|CARLTON RAY MARTINEZ-BEY,
JOSEPH G. ORTIZ
JOSEPH G. ORTIZ, Executive Director of the Colorado Department of Corrections.
(D.C. No. 05-cv-00907-MSK-MJW)
Mr. Martinez-Bey was convicted in two separate proceedings in 1984 of numerous crimes, including kidnaping, sexual assault and robbery, and was sentenced to multiple concurrent and consecutive sentences. In 1990, he received an additional consecutive sentence of 30 months after his conviction for attempt to possess contraband. Under Colorado law, Mr. Martinez-Bey is considered to be serving one composite sentence of 46 years and 6 months. In December 2001, he was evaluated for parole for the first time, but it was ultimately denied. He was informed that, pursuant to state law, he would not be reconsidered for parole for another three years.
Mr. Martinez-Bey filed a motion under Colorado Rule of Civil Procedure 60(b), challenging the Colorado Department of Correction's (CDOC) computation of his sentence and the parole board's refusal to reconsider him for parole for an additional three years. The state district court denied the motion, and the Colorado Supreme Court affirmed. Mr. Martinez-Bey then filed this § 2241 petition, claiming his constitutional rights were violated when (1) the CDOC misconstrued his sentence as a "single" sentence rather than a "continuous" sentence; (2) the parole board deferred his next hearing for three years; and (3) the CDOC continued to hold him beyond what he views as the expiration of his sentence. The district court ordered the respondent to show cause and subsequently denied Mr. Martinez-Bey's petition in a thorough and well-reasoned opinion.
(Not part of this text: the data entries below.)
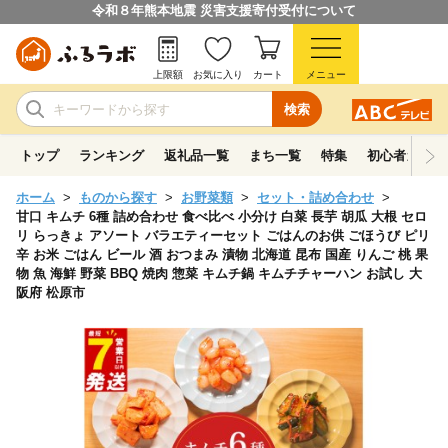
令和８年熊本地震 災害支援寄付受付について
上限額
お気に入り
カート
メニュー
検索
トップ
ランキング
返礼品一覧
まち一覧
特集
初心者ガイド
ホーム
ものから探す
お野菜類
セット・詰め合わせ
甘口 キムチ 6種 詰め合わせ 食べ比べ 小分け 白菜 長芋 胡瓜 大根 セロ
リ らっきょ アソート バラエティーセット ごはんのお供 ごほうび ピリ
辛 お米 ごはん ビール 酒 おつまみ 漬物 北海道 昆布 国産 りんご 桃 果
物 魚 海鮮 野菜 BBQ 焼肉 惣菜 キムチ鍋 キムチチャーハン お試し 大
阪府 松原市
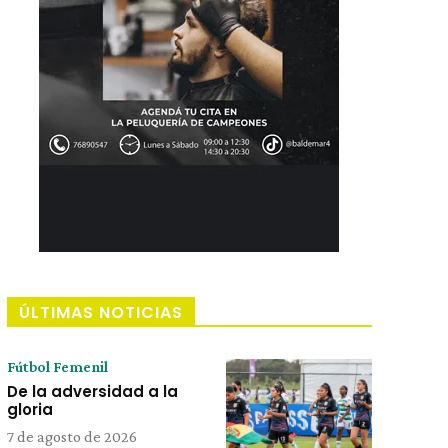
ÚLTIMAS NOTICIAS
Fútbol Femenil
De la adversidad a la
gloria
7 de agosto de 2026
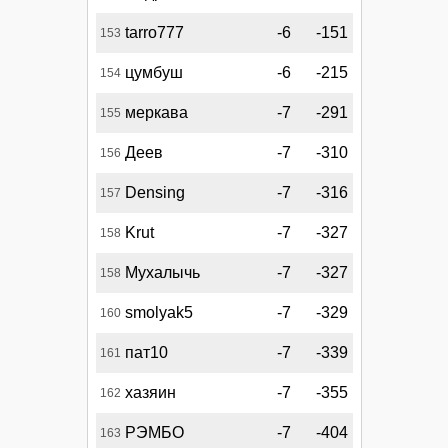
tarro777
-6
-151
153
цумбуш
-6
-215
154
меркава
-7
-291
155
Деев
-7
-310
156
Densing
-7
-316
157
Krut
-7
-327
158
Мухалычь
-7
-327
158
smolyak5
-7
-329
160
пат10
-7
-339
161
хазяин
-7
-355
162
РЭМБО
-7
-404
163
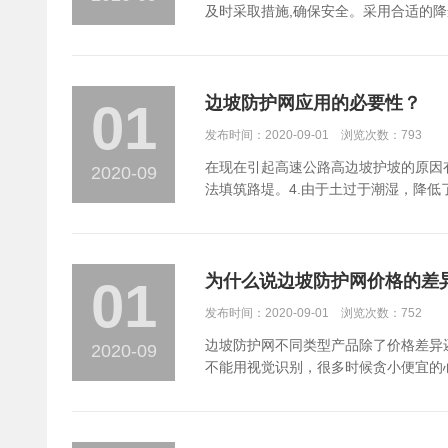
及时采取措施,确保安全。采用合适的
位→基坑开挖与混凝土或钻锚杆孔→基座
工图纸设计要求用全站仪确定锚杆孔孔位
将基坑清理干净，而后人工浇注混凝剂基
装 锚杆安装：锚杆孔清理完毕后采用M
边坡防护网应用的必要性？
01
试：钢柱及拉锚绳均采用人工安装的施
发布时间：2020-09-01 浏览次数：793
法，支撑绳安装完后严格按照施工图纸进
格珊的铺挂：格珊采用人工铺挂的施工
在现在引起高速公路高边坡护坡的原因有
2020-09
法填筑路堤。4.由于土过于潮湿，降低
的方向倾斜，并随后有水或地震的破坏
出现有风化石块堕落或是滑坡现象，会
为什么说边坡防护网价格的差
01
发布时间：2020-09-01 浏览次数：752
边坡防护网不同类型产品除了价格差异
2020-09
不能用视觉识别，很多时候贪小便宜的
裂等情况，到时候就后悔莫及了。假的
心，在不同的商家那边购买，出现价格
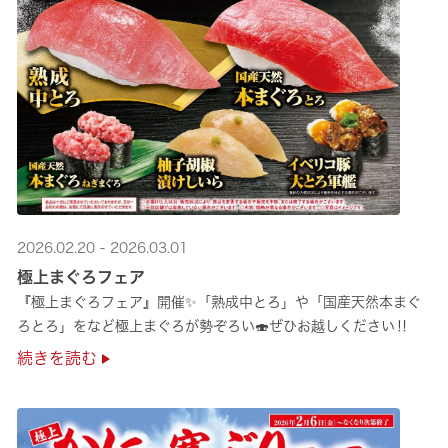
2026.02.20 - 2026.03.01
極上まぐろフェア
『極上まぐろフェア』開催✨「熟成中とろ」や「国産天然本まぐ
ろとろ」をなど極上まぐろが勢ぞろい🍣ぜひお越しください‼
続きを読む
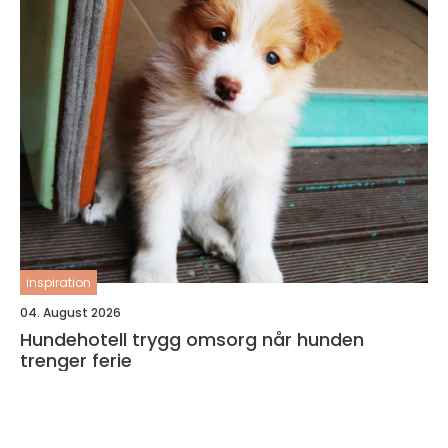
inspiration
04. August 2026
Hundehotell trygg omsorg når hunden
trenger ferie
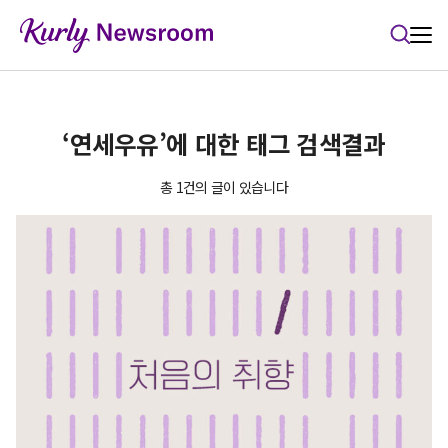
본문 바로가기
‘연세우유’에 대한 태그 검색결과
총 1건의 글이 있습니다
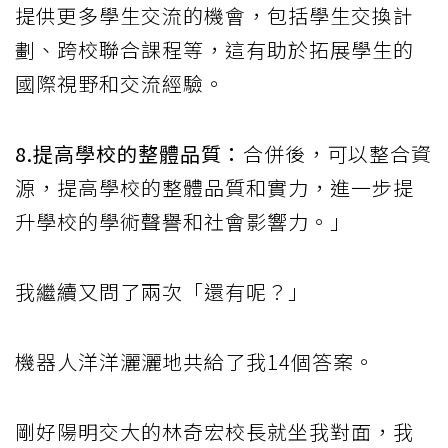
提供更多學生交流的機會，包括學生交換計
劃、跨校聯合課程等，這有助於拓展學生的
國際視野和交流經驗。
8.提高學校的整體品質：
合併後，可以整合資
源，提高學校的整體品質和實力，進一步提
升學校的學術聲譽和社會影響力。」
我繼續又問了兩次「還有呢？」
機器人洋洋灑灑地共給了我14個答案。
剛好陽明交大的林奇宏校長就坐我對面，我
Under the Antiterrorism and Effective Death Penalty Act (AEDPA), a state habeas petitioner "has no absolute entitlement to appeal a district court's denial of his petition. 28 U.S.C. § 2253." Miller-El v. Cockrell, 537 U.S. 322, 335 (2003). He first must obtain a COA in order for this court to have jurisdiction over the appeal. See id. at 336. We may issue a COA only if a petitioner makes "a substantial showing of the denial of a constitutional right." Slack v. McDaniel, 529 U.S. 473, 483 (2000). To do so, a petitioner must show "that reasonable jurists could debate whether . . . the petition should have been resolved in a different manner or that the issues presented were adequate to deserve encouragement to proceed further." Id. (internal quotation marks omitted).
In determining whether the petitioner has made the required showing, we review the claims presented in his habeas petition and generally assess their merit. See Miller-El, 537 U.S. at 336. In doing so, we "look to the District Court's application of AEDPA to petitioner's constitutional claims and ask whether that resolution was debatable amongst jurists of reason." Id.
After reviewing the parties' briefs and relevant Colorado law, we conclude Mr. Martinez-Bey has failed to make the showing required for the issuance of a COA for substantially the same reasons set forth in the district court's decision. Mr. Martinez-Bey has not shown that reasonable jurists could debate the district court's determination that he is not being unconstitutionally held beyond the end of his sentence nor unconstitutionally denied consideration of parole before the end of three years. Moreover, because Mr. Martinez-Bey has failed to demonstrate the existence of "a reasoned, nonfrivolous argument on the law and the facts in support of the issues raised on appeal," McIntosh v. U.S. Parole Comm'n, 115 F.3d 809, 812-13 (10th Cir. 1997), we deny his request to proceed ifp.
For the foregoing reasons, we DENY Mr. Martinez-Bey's ifp motion and his application for a COA, and we DISMISS this appeal.
ENTERED FOR THE COURT
Stephanie K. Seymour
*.This order is not binding precedent, except under the doctrines of law of the case, res judicata, and collateral estoppel.
1. The district court denied Mr. Martinez-Bey's application for a certificate of appealability (COA) and his motion to proceed informa pauperis (ifp).